Et statuant à nouveau :

Prend acte de ce que les frais de la procédure de première instance ont été arrêtés à CHF 20'328.96, lesquels sont intégralement laissés à la charge de l'État.

Condamne l'État de Genève à verser à B______ CHF 140'024.30 à titre d'indemnité pour les dépenses occasionnées par l'exercice raisonnable de ses droits de procédure pour la procédure de première instance (art. 429 al. 1 let. a CPP).

Rejette les conclusions en indemnisation de A______ LLC pour la procédure de première instance (art. 433 CPP).

***

Laisse les frais de la procédure d'appel postérieure au jugement du Tribunal fédéral à la charge de l'État.

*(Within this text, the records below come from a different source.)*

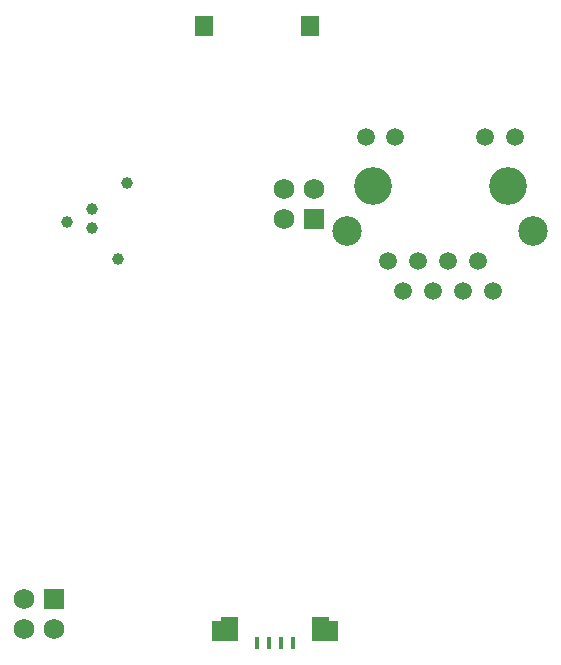
<source format=gbr>
%TF.GenerationSoftware,KiCad,Pcbnew,6.0.0*%
%TF.CreationDate,2022-05-21T22:27:13+02:00*%
%TF.ProjectId,cowdin-3b-esp32,636f7764-696e-42d3-9362-2d6573703332,1*%
%TF.SameCoordinates,Original*%
%TF.FileFunction,Soldermask,Bot*%
%TF.FilePolarity,Negative*%
%FSLAX46Y46*%
G04 Gerber Fmt 4.6, Leading zero omitted, Abs format (unit mm)*
G04 Created by KiCad (PCBNEW 6.0.0) date 2022-05-21 22:27:13*
%MOMM*%
%LPD*%
G01*
G04 APERTURE LIST*
G04 Aperture macros list*
%AMFreePoly0*
4,1,17,1.085355,1.010355,1.100000,0.975000,1.100000,-0.975000,1.085355,-1.010355,1.050000,-1.025000,-1.050000,-1.025000,-1.085355,-1.010355,-1.100000,-0.975000,-1.100000,0.625000,-1.085355,0.660355,-1.050000,0.675000,-0.300000,0.675000,-0.300000,0.975000,-0.285355,1.010355,-0.250000,1.025000,1.050000,1.025000,1.085355,1.010355,1.085355,1.010355,$1*%
%AMFreePoly1*
4,1,17,0.285355,1.010355,0.300000,0.975000,0.300000,0.675000,1.050000,0.675000,1.085355,0.660355,1.100000,0.625000,1.100000,-0.975000,1.085355,-1.010355,1.050000,-1.025000,-1.050000,-1.025000,-1.085355,-1.010355,-1.100000,-0.975000,-1.100000,0.975000,-1.085355,1.010355,-1.050000,1.025000,0.250000,1.025000,0.285355,1.010355,0.285355,1.010355,$1*%
G04 Aperture macros list end*
%ADD10R,1.750000X1.750000*%
%ADD11C,1.750000*%
%ADD12C,1.000000*%
%ADD13R,0.300000X1.100000*%
%ADD14FreePoly0,0.000000*%
%ADD15FreePoly1,0.000000*%
%ADD16C,3.200000*%
%ADD17C,1.500000*%
%ADD18C,2.500000*%
%ADD19R,1.500000X1.800000*%
G04 APERTURE END LIST*
D10*
%TO.C,P2*%
X151270000Y-95770000D03*
D11*
X148730000Y-95770000D03*
X151270000Y-93230000D03*
X148730000Y-93230000D03*
%TD*%
D10*
%TO.C,P1*%
X129270000Y-127980000D03*
D11*
X129270000Y-130520000D03*
X126730000Y-127980000D03*
X126730000Y-130520000D03*
%TD*%
D12*
%TO.C,TP5*%
X135500000Y-92750000D03*
%TD*%
%TO.C,TP1*%
X132500000Y-95000000D03*
%TD*%
D13*
%TO.C,P3*%
X146500000Y-131680000D03*
X147500000Y-131680000D03*
X148500000Y-131680000D03*
X149500000Y-131680000D03*
D14*
X143750000Y-130555000D03*
D15*
X152250000Y-130555000D03*
%TD*%
D16*
%TO.C,J2*%
X167715000Y-93000000D03*
X156285000Y-93000000D03*
D17*
X157555000Y-99350000D03*
X158825000Y-101890000D03*
X160095000Y-99350000D03*
X161365000Y-101890000D03*
X162635000Y-99350000D03*
X163905000Y-101890000D03*
X165175000Y-99350000D03*
X166445000Y-101890000D03*
X168300000Y-88890000D03*
X165810000Y-88890000D03*
X158190000Y-88890000D03*
X155700000Y-88890000D03*
D18*
X169875000Y-96850000D03*
X154125000Y-96850000D03*
%TD*%
D12*
%TO.C,TP2*%
X132500000Y-96600000D03*
%TD*%
D19*
%TO.C,A1*%
X151000000Y-79500000D03*
X142000000Y-79500000D03*
%TD*%
D12*
%TO.C,TP4*%
X134700000Y-99200000D03*
%TD*%
%TO.C,TP3*%
X130400000Y-96100000D03*
%TD*%
M02*

</source>
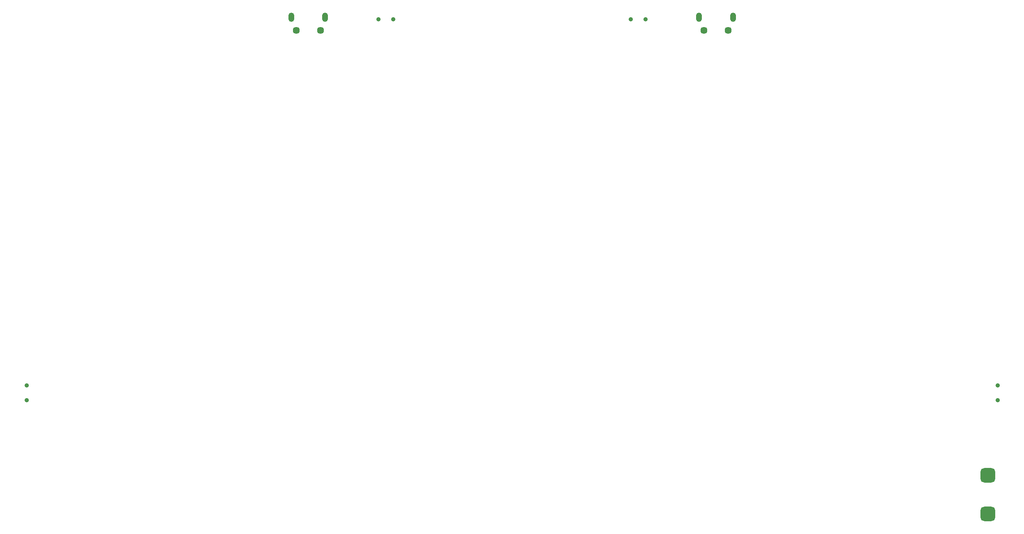
<source format=gbs>
%TF.GenerationSoftware,KiCad,Pcbnew,8.0.3*%
%TF.CreationDate,2024-06-22T00:29:56+02:00*%
%TF.ProjectId,Pilot,50696c6f-742e-46b6-9963-61645f706362,rev?*%
%TF.SameCoordinates,Original*%
%TF.FileFunction,Soldermask,Bot*%
%TF.FilePolarity,Negative*%
%FSLAX46Y46*%
G04 Gerber Fmt 4.6, Leading zero omitted, Abs format (unit mm)*
G04 Created by KiCad (PCBNEW 8.0.3) date 2024-06-22 00:29:56*
%MOMM*%
%LPD*%
G01*
G04 APERTURE LIST*
G04 Aperture macros list*
%AMRoundRect*
0 Rectangle with rounded corners*
0 $1 Rounding radius*
0 $2 $3 $4 $5 $6 $7 $8 $9 X,Y pos of 4 corners*
0 Add a 4 corners polygon primitive as box body*
4,1,4,$2,$3,$4,$5,$6,$7,$8,$9,$2,$3,0*
0 Add four circle primitives for the rounded corners*
1,1,$1+$1,$2,$3*
1,1,$1+$1,$4,$5*
1,1,$1+$1,$6,$7*
1,1,$1+$1,$8,$9*
0 Add four rect primitives between the rounded corners*
20,1,$1+$1,$2,$3,$4,$5,0*
20,1,$1+$1,$4,$5,$6,$7,0*
20,1,$1+$1,$6,$7,$8,$9,0*
20,1,$1+$1,$8,$9,$2,$3,0*%
G04 Aperture macros list end*
%ADD10C,0.900000*%
%ADD11O,1.200000X1.900000*%
%ADD12C,1.450000*%
%ADD13RoundRect,0.750000X0.750000X-0.750000X0.750000X0.750000X-0.750000X0.750000X-0.750000X-0.750000X0*%
G04 APERTURE END LIST*
D10*
%TO.C,SW3*%
X77500000Y-1970000D03*
X74500000Y-1970000D03*
%TD*%
D11*
%TO.C,J20*%
X63500000Y-1562500D03*
D12*
X62500000Y-4262500D03*
X57500000Y-4262500D03*
D11*
X56500000Y-1562500D03*
%TD*%
%TO.C,J14*%
X147500000Y-1562500D03*
D12*
X146500000Y-4262500D03*
X141500000Y-4262500D03*
D11*
X140500000Y-1562500D03*
%TD*%
D10*
%TO.C,SW2*%
X1970000Y-77500000D03*
X1970000Y-80500000D03*
%TD*%
%TO.C,SW1*%
X129500000Y-1970000D03*
X126500000Y-1970000D03*
%TD*%
D13*
%TO.C,J21*%
X200000000Y-104000000D03*
X200000000Y-96000000D03*
%TD*%
D10*
%TO.C,SW4*%
X202030000Y-80500000D03*
X202030000Y-77500000D03*
%TD*%
M02*

</source>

Condamne l'État à verser à B______ CHF 450.- à titre d'indemnité pour les dépenses occasionnées par l'exercice raisonnable de ses droits de procédure pour la procédure d'appel postérieure au jugement du Tribunal fédéral (art. 429 al. 1 let. a CPP).

***

Notifie le présent arrêt aux parties.

 

 

 

Le communique, pour information, au Tribunal correctionnel ainsi qu'à E______ et D______ par l'intermédiaire de leurs conseils.

 

La greffière :

Anne-Sophie RICCI

 

Le président :

Vincent FOURNIER

 

 

 

 

 

 

 

 

 

 

 

 

 

 

 

 

 

 

 

 

 

 

 

 

 

 

 

 

 

 

 

 

 

 

 

 

 

 

 

 

 

Indication des voies de recours :

 

Conformément aux art. 78 ss de la loi fédérale sur le Tribunal fédéral (LTF), le présent arrêt peut être porté dans les trente jours qui suivent sa notification avec expédition complète (art. 100 al. 1 LTF), par-devant le Tribunal fédéral (1000 Lausanne 14), par la voie du recours en matière pénale.